No. But Nahri had made clear her feelings for Dara. He’d rejected them.

And in her heart she knew she was starting to want more in Daevabad than just him.

She took a deep breath, forcing some calm into her voice. “Dara . . . this doesn’t have to be a bad thing. I’ll be safe. I’ll have all the time and resources to properly train.” Her throat caught. “In another century, there might very well be a Nahid on the throne again.” She glanced up at him, her eyes wet despite her best effort to check her tears. “Isn’t that what you want?”

Dara stared at her. Nahri could see the emotions warring in his expression, but before he could speak, there was a knock at the door.

“Nahri?” a muffled voice called out.

A familiar voice.

Smoke curled around Dara’s collar. “Forgive me,” he started in a deadly hush. “Exactly which brother did you agree to marry?”

He was across the room in three strides. Nahri raced after him, throwing herself in front of the door before he could rip it off the hinges. “It’s not what you think,” she whispered. “I’ll get rid of him.”

He glowered but stepped back into the shadows. She took a deep breath to calm her racing heart and then opened the door.

Alizayd al Qahtani’s smiling face greeted her.

“Peace be upon you,” he said in Arabic. “I’m so sorry to . . .” He blinked, taking in the sight of her bedclothes and uncovered hair.

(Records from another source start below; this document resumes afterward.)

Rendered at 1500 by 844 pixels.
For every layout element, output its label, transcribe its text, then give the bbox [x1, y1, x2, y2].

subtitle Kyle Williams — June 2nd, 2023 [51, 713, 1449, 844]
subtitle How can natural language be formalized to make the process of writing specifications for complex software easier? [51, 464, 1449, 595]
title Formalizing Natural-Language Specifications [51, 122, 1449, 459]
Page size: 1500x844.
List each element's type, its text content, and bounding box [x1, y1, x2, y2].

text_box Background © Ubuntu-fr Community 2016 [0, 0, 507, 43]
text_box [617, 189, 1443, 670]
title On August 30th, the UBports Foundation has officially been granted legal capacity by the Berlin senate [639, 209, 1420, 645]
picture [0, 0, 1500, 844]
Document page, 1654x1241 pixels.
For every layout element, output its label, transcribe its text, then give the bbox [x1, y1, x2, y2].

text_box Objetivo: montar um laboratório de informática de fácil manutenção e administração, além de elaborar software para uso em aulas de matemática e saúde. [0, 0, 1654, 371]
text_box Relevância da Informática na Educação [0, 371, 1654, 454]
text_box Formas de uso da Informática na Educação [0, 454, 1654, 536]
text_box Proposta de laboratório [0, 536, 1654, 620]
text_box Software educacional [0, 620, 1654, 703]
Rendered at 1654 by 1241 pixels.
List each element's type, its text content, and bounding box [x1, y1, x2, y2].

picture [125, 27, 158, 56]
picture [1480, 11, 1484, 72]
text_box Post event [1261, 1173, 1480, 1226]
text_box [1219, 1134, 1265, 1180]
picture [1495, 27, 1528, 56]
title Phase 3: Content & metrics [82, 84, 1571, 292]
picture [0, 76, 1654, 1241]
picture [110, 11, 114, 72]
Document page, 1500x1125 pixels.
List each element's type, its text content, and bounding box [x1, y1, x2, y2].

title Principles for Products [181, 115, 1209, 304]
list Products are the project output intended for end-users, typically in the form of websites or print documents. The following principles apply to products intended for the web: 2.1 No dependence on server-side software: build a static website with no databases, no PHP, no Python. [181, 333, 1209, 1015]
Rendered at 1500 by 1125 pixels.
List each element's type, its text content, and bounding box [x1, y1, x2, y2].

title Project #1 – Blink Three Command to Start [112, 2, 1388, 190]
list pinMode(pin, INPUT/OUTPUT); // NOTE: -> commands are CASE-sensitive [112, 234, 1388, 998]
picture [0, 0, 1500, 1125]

He immediately averted his eyes. “I . . . er—”

“It’s fine,” she said quickly. “What’s wrong?”

He’d been holding his left side but opened his black robe now, revealing the bloodstained dishdasha beneath. “I tore some of my stitches,” he said apologetically. “I wanted to wait in the infirmary overnight, but I can’t get the bleeding to stop and . . .” He frowned. “Is something wrong?” He studied her face, casting aside propriety for a moment. “You—you’re shaking.”

“I’m fine,” she insisted, aware of Dara watching from the other side of the door. Her mind raced. She wanted to tell Ali to run, to yell at him for daring to come to her door unaccompanied—anything to get him safely away—but he did look like he needed help.

“Are you sure?” He took a step closer.

She forced a smile. “I’m sure.” She considered the distance between the two of them and the infirmary. Dara would not dare follow her, would he? He could have no idea how many patients rested inside, how many guards waited in the outer corridor.

She nodded at Ali’s bloody dishdasha. “That looks awful.” She stepped through the door. “Let me—”

Dara called her bluff.

The door was ripped from her hand. Dara reached for her wrist, but a wide-eyed Ali grabbed her first. He pulled her into the infirmary, shoving her behind him, and she landed hard on the stone floor. His zulfiqar burst into flames.

In seconds, the infirmary was in chaos. A spray of arrows fired into the wooden balustrade, following Ali’s path as his zulfiqar lit the curtain sectioning off the patient beds on fire. Her birdman shrieked, flapping his feathered arms from atop his bed of sticks. Nahri climbed to her feet, still a little dizzy from the fall.

Ali and Dara were fighting.

No, not fighting. Fighting was two drunks brawling in the street. Ali and Dara were dancing, the two warriors spinning around each other in a wild blur of fire and metal blades.